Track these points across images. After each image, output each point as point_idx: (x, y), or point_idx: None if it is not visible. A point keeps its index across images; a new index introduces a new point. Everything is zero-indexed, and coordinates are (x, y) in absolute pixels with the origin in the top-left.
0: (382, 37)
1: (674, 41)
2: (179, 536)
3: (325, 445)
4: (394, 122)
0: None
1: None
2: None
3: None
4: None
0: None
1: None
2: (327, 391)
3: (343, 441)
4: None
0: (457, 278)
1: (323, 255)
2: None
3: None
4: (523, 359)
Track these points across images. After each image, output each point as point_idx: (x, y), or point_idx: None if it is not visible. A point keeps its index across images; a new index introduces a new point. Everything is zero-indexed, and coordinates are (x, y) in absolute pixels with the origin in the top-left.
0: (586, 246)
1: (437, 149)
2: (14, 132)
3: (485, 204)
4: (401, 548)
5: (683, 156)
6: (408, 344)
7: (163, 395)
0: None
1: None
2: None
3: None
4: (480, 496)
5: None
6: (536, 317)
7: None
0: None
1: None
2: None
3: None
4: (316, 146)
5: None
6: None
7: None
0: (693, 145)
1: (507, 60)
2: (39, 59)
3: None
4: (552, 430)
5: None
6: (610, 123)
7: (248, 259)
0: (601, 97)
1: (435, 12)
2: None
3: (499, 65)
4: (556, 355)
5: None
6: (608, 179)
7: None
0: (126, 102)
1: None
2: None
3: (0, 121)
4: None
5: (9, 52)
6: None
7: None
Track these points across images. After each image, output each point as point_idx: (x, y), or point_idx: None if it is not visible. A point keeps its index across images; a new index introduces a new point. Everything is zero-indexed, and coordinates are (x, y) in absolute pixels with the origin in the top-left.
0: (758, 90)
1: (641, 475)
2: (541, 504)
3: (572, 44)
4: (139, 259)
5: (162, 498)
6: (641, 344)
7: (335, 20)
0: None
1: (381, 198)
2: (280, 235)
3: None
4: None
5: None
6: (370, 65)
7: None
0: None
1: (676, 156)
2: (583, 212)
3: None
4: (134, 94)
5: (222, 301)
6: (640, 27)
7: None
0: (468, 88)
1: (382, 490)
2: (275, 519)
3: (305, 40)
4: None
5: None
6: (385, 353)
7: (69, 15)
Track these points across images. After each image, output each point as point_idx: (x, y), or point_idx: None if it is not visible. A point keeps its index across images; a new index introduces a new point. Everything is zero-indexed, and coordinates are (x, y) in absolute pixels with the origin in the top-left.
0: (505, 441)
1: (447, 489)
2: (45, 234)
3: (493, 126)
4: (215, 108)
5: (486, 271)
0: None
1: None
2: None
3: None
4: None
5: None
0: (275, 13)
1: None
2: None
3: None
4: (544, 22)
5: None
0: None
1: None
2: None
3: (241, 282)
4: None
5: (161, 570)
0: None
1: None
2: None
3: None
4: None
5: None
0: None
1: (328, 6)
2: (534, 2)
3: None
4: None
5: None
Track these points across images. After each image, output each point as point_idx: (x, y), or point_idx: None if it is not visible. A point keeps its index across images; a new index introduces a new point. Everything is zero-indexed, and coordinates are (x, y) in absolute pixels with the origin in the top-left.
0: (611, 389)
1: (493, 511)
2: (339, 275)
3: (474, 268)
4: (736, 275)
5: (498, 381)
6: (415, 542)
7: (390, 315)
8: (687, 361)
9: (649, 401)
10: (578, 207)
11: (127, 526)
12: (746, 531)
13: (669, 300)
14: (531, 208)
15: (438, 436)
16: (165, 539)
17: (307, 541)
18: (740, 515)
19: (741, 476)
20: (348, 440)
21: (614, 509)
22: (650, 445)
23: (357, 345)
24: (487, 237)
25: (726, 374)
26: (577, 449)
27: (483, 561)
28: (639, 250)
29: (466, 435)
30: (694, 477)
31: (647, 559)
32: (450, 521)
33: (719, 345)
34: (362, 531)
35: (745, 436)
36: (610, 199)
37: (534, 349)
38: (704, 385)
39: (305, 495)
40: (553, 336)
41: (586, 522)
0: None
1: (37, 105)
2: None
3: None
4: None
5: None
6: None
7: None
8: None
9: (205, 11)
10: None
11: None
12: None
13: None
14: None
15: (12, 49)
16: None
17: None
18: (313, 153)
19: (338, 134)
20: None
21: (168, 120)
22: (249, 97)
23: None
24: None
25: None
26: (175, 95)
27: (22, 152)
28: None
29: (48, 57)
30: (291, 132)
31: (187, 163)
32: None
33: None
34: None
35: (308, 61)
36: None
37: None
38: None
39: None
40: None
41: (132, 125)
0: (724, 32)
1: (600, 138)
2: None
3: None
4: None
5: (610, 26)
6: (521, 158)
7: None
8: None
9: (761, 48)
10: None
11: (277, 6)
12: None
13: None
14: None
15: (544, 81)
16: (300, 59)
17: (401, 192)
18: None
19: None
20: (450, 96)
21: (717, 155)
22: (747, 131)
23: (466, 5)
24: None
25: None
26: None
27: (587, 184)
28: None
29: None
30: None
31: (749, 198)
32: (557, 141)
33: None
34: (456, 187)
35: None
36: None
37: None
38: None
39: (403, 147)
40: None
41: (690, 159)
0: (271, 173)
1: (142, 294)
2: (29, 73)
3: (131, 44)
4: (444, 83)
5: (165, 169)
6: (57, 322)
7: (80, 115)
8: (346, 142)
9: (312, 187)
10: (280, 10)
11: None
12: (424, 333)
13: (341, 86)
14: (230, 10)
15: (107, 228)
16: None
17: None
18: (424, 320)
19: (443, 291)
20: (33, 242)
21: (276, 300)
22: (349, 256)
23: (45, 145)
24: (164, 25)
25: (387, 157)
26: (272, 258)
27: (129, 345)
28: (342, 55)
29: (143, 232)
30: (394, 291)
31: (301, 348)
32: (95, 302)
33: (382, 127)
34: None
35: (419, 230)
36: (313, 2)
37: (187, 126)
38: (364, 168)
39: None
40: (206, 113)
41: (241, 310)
┄┄┄┄┄┄┄┄┄┄
**Required work**
Please reproduce all of the material above, word for word and line for line.

**Response**
Track these points across images. After each image, output each point as point_idx: (x, y), or point_idx: None if it is not visible. A point keeps its index across images; a new index introduces a new point. Everything is zero-indexed, and coordinates are (x, y) in absolute pixels with the origin in the top-left.
0: (382, 37)
1: (674, 41)
2: (179, 536)
3: (325, 445)
4: (394, 122)
0: None
1: None
2: None
3: None
4: None
0: None
1: None
2: (327, 391)
3: (343, 441)
4: None
0: (457, 278)
1: (323, 255)
2: None
3: None
4: (523, 359)
Track these points across images. After each image, output each point as point_idx: (x, y), or point_idx: None if it is not visible. A point keeps its index across images; a new index introduces a new point. Everything is zero-indexed, and coordinates are (x, y) in absolute pixels with the origin in the top-left.
0: (586, 246)
1: (437, 149)
2: (14, 132)
3: (485, 204)
4: (401, 548)
5: (683, 156)
6: (408, 344)
7: (163, 395)
0: None
1: None
2: None
3: None
4: (480, 496)
5: None
6: (536, 317)
7: None
0: None
1: None
2: None
3: None
4: (316, 146)
5: None
6: None
7: None
0: (693, 145)
1: (507, 60)
2: (39, 59)
3: None
4: (552, 430)
5: None
6: (610, 123)
7: (248, 259)
0: (601, 97)
1: (435, 12)
2: None
3: (499, 65)
4: (556, 355)
5: None
6: (608, 179)
7: None
0: (126, 102)
1: None
2: None
3: (0, 121)
4: None
5: (9, 52)
6: None
7: None
Track these points across images. After each image, output each point as point_idx: (x, y), or point_idx: None if it is not visible. A point keeps its index across images; a new index introduces a new point. Everything is zero-indexed, and coordinates are (x, y) in absolute pixels with the origin in the top-left.
0: (758, 90)
1: (641, 475)
2: (541, 504)
3: (572, 44)
4: (139, 259)
5: (162, 498)
6: (641, 344)
7: (335, 20)
0: None
1: (381, 198)
2: (280, 235)
3: None
4: None
5: None
6: (370, 65)
7: None
0: None
1: (676, 156)
2: (583, 212)
3: None
4: (134, 94)
5: (222, 301)
6: (640, 27)
7: None
0: (468, 88)
1: (382, 490)
2: (275, 519)
3: (305, 40)
4: None
5: None
6: (385, 353)
7: (69, 15)
Track these points across images. After each image, output each point as point_idx: (x, y), or point_idx: None if it is not visible. A point keeps its index across images; a new index introduces a new point. Everything is zero-indexed, and coordinates are (x, y) in absolute pixels with the origin in the top-left.
0: (505, 441)
1: (447, 489)
2: (45, 234)
3: (493, 126)
4: (215, 108)
5: (486, 271)
0: None
1: None
2: None
3: None
4: None
5: None
0: (275, 13)
1: None
2: None
3: None
4: (544, 22)
5: None
0: None
1: None
2: None
3: (241, 282)
4: None
5: (161, 570)
0: None
1: None
2: None
3: None
4: None
5: None
0: None
1: (328, 6)
2: (534, 2)
3: None
4: None
5: None
Track these points across images. After each image, output each point as point_idx: (x, y), or point_idx: None if it is not visible. A point keeps its index across images; a new index introduces a new point. Everything is zero-indexed, and coordinates are (x, y) in absolute pixels with the origin in the top-left.
0: (611, 389)
1: (493, 511)
2: (339, 275)
3: (474, 268)
4: (736, 275)
5: (498, 381)
6: (415, 542)
7: (390, 315)
8: (687, 361)
9: (649, 401)
10: (578, 207)
11: (127, 526)
12: (746, 531)
13: (669, 300)
14: (531, 208)
15: (438, 436)
16: (165, 539)
17: (307, 541)
18: (740, 515)
19: (741, 476)
20: (348, 440)
21: (614, 509)
22: (650, 445)
23: (357, 345)
24: (487, 237)
25: (726, 374)
26: (577, 449)
27: (483, 561)
28: (639, 250)
29: (466, 435)
30: (694, 477)
31: (647, 559)
32: (450, 521)
33: (719, 345)
34: (362, 531)
35: (745, 436)
36: (610, 199)
37: (534, 349)
38: (704, 385)
39: (305, 495)
40: (553, 336)
41: (586, 522)
0: None
1: (37, 105)
2: None
3: None
4: None
5: None
6: None
7: None
8: None
9: (205, 11)
10: None
11: None
12: None
13: None
14: None
15: (12, 49)
16: None
17: None
18: (313, 153)
19: (338, 134)
20: None
21: (168, 120)
22: (249, 97)
23: None
24: None
25: None
26: (175, 95)
27: (22, 152)
28: None
29: (48, 57)
30: (291, 132)
31: (187, 163)
32: None
33: None
34: None
35: (308, 61)
36: None
37: None
38: None
39: None
40: None
41: (132, 125)
0: (724, 32)
1: (600, 138)
2: None
3: None
4: None
5: (610, 26)
6: (521, 158)
7: None
8: None
9: (761, 48)
10: None
11: (277, 6)
12: None
13: None
14: None
15: (544, 81)
16: (300, 59)
17: (401, 192)
18: None
19: None
20: (450, 96)
21: (717, 155)
22: (747, 131)
23: (466, 5)
24: None
25: None
26: None
27: (587, 184)
28: None
29: None
30: None
31: (749, 198)
32: (557, 141)
33: None
34: (456, 187)
35: None
36: None
37: None
38: None
39: (403, 147)
40: None
41: (690, 159)
0: (271, 173)
1: (142, 294)
2: (29, 73)
3: (131, 44)
4: (444, 83)
5: (165, 169)
6: (57, 322)
7: (80, 115)
8: (346, 142)
9: (312, 187)
10: (280, 10)
11: None
12: (424, 333)
13: (341, 86)
14: (230, 10)
15: (107, 228)
16: None
17: None
18: (424, 320)
19: (443, 291)
20: (33, 242)
21: (276, 300)
22: (349, 256)
23: (45, 145)
24: (164, 25)
25: (387, 157)
26: (272, 258)
27: (129, 345)
28: (342, 55)
29: (143, 232)
30: (394, 291)
31: (301, 348)
32: (95, 302)
33: (382, 127)
34: None
35: (419, 230)
36: (313, 2)
37: (187, 126)
38: (364, 168)
39: None
40: (206, 113)
41: (241, 310)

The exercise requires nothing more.